Restaurant information
- Established: 2004
- Food type: Japanese Robatayaki
- Rating: 4.5
- Location: London

= Roka (restaurant chain) =

Restaurant chain

Roka is a global restaurant specializing in Robatayaki cuisine, owned by restaurateur Rainer Becker.

== History ==
Roka uses a dining concept where food and beverages are served around the robata grill, which is known for its flaming theatrics. Established in 2004 by Rainer Becker, Roka's flagship restaurant was inaugurated on Charlotte Street in London following the success of Zuma. The restaurant is listed in the Michelin guide.

Its flagship restaurant was opened in Charlotte Street, London after its success with Zuma. Between 2009 to, Roka expanded with two more locations in London at Mayfair and Aldwych. In 2020, Roka expanded to Dubai, which is its first international location.
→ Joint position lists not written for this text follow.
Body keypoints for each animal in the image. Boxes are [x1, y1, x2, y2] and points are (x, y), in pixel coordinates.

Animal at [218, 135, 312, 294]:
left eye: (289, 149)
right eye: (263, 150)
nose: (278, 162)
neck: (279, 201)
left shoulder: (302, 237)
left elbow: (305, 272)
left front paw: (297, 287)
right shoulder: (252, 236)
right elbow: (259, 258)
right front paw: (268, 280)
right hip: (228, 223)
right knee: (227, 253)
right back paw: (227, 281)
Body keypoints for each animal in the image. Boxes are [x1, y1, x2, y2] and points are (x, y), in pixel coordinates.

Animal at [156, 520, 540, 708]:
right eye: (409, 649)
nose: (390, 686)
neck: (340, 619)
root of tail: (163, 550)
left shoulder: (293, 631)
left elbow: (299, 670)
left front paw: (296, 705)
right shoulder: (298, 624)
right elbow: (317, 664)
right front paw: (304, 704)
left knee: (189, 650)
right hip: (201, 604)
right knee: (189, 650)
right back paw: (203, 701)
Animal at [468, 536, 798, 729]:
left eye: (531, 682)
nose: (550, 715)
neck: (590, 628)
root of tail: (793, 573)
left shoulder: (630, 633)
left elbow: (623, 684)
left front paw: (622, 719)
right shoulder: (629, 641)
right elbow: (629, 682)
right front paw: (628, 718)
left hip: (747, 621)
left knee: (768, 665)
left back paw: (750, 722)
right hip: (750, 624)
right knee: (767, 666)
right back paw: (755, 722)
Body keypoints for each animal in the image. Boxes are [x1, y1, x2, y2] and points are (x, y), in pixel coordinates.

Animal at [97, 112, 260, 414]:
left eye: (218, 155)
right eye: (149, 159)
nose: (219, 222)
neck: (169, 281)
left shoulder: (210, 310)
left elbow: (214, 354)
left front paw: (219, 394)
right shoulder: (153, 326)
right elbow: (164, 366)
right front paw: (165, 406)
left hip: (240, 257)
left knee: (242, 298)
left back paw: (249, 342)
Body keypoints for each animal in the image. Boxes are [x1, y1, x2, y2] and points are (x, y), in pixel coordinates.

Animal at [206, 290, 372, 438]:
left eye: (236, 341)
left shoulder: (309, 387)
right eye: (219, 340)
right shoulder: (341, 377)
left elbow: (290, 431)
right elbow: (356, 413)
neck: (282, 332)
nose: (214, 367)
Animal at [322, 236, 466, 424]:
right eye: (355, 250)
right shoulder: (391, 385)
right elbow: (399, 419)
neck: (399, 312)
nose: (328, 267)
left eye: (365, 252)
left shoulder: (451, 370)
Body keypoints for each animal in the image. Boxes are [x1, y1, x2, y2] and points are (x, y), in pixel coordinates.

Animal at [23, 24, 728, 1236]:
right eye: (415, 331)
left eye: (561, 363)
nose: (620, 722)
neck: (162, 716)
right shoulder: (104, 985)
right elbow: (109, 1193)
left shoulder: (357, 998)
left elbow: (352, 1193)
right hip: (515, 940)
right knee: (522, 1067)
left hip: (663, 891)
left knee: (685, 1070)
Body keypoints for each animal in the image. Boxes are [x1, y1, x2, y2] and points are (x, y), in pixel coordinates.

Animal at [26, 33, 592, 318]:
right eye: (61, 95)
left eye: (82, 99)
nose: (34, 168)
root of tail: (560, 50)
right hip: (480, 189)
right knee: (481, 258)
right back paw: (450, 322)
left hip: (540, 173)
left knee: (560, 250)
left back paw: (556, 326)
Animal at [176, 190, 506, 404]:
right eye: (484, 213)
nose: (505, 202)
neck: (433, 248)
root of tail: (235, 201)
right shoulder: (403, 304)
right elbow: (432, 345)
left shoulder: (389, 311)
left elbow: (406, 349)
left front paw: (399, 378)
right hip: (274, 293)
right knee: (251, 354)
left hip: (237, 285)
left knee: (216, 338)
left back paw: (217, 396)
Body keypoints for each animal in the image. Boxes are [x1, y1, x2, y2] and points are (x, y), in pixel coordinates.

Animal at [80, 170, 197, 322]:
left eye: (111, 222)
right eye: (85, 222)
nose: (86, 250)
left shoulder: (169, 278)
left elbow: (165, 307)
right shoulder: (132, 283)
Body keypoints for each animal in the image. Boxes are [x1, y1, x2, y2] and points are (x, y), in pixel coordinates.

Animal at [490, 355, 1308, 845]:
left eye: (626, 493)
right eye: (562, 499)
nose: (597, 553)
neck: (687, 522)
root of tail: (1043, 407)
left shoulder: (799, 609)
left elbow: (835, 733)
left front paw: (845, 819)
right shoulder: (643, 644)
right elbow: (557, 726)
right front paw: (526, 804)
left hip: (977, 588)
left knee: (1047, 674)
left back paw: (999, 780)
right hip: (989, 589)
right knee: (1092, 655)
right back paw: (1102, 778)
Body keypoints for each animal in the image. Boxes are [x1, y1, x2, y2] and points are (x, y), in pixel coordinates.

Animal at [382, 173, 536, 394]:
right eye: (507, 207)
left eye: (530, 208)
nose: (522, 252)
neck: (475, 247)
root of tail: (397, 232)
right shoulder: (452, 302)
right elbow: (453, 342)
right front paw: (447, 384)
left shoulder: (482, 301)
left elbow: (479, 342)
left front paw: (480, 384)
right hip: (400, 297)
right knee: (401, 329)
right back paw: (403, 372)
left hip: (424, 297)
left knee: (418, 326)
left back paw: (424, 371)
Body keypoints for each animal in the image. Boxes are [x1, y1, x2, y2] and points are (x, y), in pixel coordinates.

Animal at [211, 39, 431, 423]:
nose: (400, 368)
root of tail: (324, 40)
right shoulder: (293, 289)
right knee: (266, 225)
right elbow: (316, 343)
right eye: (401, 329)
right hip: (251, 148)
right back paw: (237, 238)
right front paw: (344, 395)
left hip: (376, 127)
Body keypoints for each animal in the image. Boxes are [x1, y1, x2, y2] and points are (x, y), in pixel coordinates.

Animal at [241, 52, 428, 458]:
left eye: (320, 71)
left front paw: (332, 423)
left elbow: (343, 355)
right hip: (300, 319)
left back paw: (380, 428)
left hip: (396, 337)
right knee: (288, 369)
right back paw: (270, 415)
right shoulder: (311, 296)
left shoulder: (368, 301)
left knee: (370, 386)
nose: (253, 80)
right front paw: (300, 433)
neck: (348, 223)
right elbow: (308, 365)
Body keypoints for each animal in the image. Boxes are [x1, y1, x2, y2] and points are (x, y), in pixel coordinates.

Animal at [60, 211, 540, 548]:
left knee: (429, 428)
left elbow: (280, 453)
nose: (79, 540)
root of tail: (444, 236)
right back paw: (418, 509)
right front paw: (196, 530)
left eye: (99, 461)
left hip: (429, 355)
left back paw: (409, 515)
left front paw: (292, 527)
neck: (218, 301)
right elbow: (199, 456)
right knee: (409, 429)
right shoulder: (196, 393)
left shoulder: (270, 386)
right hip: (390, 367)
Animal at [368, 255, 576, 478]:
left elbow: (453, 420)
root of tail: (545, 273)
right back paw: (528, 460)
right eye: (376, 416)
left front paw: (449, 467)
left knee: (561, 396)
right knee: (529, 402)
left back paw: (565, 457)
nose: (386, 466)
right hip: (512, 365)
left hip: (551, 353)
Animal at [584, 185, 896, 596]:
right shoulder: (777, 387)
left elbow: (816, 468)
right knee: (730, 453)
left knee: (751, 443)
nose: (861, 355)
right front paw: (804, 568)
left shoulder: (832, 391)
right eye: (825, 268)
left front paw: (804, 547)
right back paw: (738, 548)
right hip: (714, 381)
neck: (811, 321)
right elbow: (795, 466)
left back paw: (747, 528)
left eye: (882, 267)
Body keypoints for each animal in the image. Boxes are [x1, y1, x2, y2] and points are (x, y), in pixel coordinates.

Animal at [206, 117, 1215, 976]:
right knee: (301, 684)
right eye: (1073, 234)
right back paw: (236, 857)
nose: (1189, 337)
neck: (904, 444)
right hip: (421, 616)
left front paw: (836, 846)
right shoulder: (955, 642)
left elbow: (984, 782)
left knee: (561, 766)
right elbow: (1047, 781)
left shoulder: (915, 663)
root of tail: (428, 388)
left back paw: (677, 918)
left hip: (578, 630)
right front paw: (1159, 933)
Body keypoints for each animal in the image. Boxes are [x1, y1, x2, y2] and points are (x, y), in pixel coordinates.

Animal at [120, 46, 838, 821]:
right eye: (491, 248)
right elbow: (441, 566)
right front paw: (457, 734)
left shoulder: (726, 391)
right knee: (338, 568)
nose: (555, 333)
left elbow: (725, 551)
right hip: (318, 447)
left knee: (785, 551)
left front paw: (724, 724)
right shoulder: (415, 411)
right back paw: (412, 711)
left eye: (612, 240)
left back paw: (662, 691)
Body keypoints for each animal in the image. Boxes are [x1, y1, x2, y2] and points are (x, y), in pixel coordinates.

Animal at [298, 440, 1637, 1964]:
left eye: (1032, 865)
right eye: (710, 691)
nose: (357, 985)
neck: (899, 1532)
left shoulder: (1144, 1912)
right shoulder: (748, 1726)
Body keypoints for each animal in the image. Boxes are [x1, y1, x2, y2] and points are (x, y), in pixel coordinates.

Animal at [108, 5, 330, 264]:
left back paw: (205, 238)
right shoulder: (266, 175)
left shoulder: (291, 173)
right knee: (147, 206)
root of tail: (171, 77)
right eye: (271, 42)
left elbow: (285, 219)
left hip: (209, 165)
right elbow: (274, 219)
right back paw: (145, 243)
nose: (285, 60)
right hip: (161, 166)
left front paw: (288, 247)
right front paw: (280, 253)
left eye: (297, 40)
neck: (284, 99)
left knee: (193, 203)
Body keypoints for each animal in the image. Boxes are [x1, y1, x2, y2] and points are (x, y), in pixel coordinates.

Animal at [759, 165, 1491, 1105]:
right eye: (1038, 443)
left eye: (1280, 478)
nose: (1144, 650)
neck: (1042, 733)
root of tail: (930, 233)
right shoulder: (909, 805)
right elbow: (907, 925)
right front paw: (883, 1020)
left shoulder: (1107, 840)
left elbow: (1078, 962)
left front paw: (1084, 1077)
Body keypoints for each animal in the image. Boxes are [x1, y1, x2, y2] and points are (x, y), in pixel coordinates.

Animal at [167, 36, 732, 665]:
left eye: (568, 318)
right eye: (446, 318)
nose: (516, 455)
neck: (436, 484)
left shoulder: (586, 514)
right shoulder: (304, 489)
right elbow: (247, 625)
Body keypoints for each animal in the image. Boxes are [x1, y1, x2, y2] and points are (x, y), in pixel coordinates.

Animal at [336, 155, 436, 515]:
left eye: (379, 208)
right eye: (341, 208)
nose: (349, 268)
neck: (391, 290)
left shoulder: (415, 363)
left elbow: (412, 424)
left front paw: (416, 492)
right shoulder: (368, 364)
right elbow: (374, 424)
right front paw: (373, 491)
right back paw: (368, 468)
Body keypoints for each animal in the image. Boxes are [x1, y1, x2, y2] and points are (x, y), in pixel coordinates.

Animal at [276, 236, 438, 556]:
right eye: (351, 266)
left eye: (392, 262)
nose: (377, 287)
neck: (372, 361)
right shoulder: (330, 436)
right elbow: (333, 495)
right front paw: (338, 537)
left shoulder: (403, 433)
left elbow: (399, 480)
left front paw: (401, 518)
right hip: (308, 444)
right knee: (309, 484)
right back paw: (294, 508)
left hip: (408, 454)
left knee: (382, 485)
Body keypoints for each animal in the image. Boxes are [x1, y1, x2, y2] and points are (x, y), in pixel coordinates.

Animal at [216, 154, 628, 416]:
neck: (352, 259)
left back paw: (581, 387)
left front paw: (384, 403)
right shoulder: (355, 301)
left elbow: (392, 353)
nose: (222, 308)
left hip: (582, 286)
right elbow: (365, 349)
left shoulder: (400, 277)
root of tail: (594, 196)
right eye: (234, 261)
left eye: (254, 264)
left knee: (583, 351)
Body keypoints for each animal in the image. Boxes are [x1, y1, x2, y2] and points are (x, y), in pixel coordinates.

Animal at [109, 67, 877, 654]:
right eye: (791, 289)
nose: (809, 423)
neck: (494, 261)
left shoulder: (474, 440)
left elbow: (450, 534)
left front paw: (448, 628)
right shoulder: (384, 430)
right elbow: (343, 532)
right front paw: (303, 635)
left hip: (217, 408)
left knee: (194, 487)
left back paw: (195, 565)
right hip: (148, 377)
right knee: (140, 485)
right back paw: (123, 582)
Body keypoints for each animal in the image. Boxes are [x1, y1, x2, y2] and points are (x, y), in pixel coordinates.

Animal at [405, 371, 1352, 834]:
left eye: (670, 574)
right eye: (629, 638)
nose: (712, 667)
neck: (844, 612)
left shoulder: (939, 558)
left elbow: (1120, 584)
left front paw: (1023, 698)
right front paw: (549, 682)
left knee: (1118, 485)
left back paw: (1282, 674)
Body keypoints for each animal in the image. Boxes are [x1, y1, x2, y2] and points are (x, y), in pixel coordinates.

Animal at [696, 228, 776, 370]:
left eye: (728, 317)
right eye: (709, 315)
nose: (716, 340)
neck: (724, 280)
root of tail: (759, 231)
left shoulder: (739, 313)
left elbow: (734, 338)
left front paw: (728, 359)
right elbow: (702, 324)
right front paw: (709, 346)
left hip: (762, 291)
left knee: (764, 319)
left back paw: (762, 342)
The offer the same modern approach to Japanese cuisine. Subsequently it opened another branch in Riyadh. After opening another branch in Riyadh, ROKA expanded to Jeddah with a visually attracted location in Cascade at Jeddah Walk. In 2021, Roka launched another branch in the Cap Vermell Grand Hotel, Mallorca. It also expanded to Galaport, Istanbul and The Avenues in Kuwait in 2022.

In 2024, Roka was named the Best Japanese restaurant in Jeddah at the Time Out Jeddah Restaurants Awards.